When the music stopped and I opened my eyes, all those elderly couples were grouped around us, applauding and smiling and nodding at each other, a silent consensus that what I’d felt wasn’t just imagined. There was something special about Sumner, something that spread across rooms and years and memories, and for the length of a song I’d been part of it once again.

“So,” he said once we were in his car and pulling out of the parking lot, “tell me what’s wrong.”

“Nothing,” I said, holding my hand out and letting the warm air push through it as we went down the street, back to the boulevard.

“Come on, Haven.” We were at a stoplight now, and he turned to look at me. His eyes were so blue behind his glasses, which were lopsided. “I know what happened at the mall.”

I kept my eyes on the light, waiting for the green. “That was no big thing,” I said, trying to conjure up my bold self, to hear that whooshing again that made me rise above it all, immune. “I quit anyway.”

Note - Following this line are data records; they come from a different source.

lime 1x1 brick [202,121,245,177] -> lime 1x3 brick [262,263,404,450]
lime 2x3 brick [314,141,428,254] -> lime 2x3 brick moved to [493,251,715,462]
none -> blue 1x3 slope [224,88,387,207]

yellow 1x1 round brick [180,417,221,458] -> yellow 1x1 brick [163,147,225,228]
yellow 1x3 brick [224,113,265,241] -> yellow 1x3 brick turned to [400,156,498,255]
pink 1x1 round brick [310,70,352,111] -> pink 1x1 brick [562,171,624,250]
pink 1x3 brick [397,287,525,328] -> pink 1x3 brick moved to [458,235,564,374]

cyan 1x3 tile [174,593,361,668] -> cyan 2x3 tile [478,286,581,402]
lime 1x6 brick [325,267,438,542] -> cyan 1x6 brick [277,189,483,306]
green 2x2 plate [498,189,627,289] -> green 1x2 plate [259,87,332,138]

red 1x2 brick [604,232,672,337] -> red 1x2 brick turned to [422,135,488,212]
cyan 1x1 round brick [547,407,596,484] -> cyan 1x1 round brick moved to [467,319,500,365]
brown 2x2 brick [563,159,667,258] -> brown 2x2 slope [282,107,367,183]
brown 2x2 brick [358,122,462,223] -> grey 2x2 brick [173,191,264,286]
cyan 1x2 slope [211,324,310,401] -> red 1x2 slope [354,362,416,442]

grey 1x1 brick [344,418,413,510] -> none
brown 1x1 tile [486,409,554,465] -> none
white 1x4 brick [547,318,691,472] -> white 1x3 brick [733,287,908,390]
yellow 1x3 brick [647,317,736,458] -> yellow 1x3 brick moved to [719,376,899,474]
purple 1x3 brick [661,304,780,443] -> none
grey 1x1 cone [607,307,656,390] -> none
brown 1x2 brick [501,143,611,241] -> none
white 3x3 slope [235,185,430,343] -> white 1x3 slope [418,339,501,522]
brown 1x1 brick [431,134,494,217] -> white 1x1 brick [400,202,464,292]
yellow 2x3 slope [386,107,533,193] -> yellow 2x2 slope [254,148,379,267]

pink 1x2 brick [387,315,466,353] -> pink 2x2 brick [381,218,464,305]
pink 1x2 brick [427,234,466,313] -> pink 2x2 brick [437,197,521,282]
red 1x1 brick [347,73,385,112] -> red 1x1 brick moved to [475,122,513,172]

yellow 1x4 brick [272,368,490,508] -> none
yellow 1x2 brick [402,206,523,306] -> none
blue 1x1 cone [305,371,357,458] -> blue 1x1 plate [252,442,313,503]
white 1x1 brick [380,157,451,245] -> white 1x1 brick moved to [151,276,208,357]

He was still looking at me. “Haven. Don’t bullshit me now. I know when something’s wrong.”

And still we sat, at what had to be the longest light in the world, with him staring at me until I finally said, “I’m just pissed off at Ashley, okay? And my mother and all this wedding crap.” I sat back in my seat, balancing my feet on the dashboard the way I’d seen Ashley do all those years ago. “I really don’t want to talk about it.”

The light changed and we turned right, heading towards the mall and my neighborhood. “Well,” he said slowly, shifting gears, “don’t be so hard on Ashley. Getting married must be kind of stressful. She probably doesn’t mean to take it out on you.”

“It’s not about the wedding,” I said, realizing how tired I was of repeating these words and this sentiment. “God, Ashley did exist before this wedding, you know, and she was my sister a long time before she became the bride, and we have problems going way back that have nothing to do with this goddamn wedding anyway.”

“I know she existed before this,” he said gently. “I knew her once too, remember?”

“Yeah, but when you knew her she was different,” I said. “God, Sumner, you made her different. You changed her.”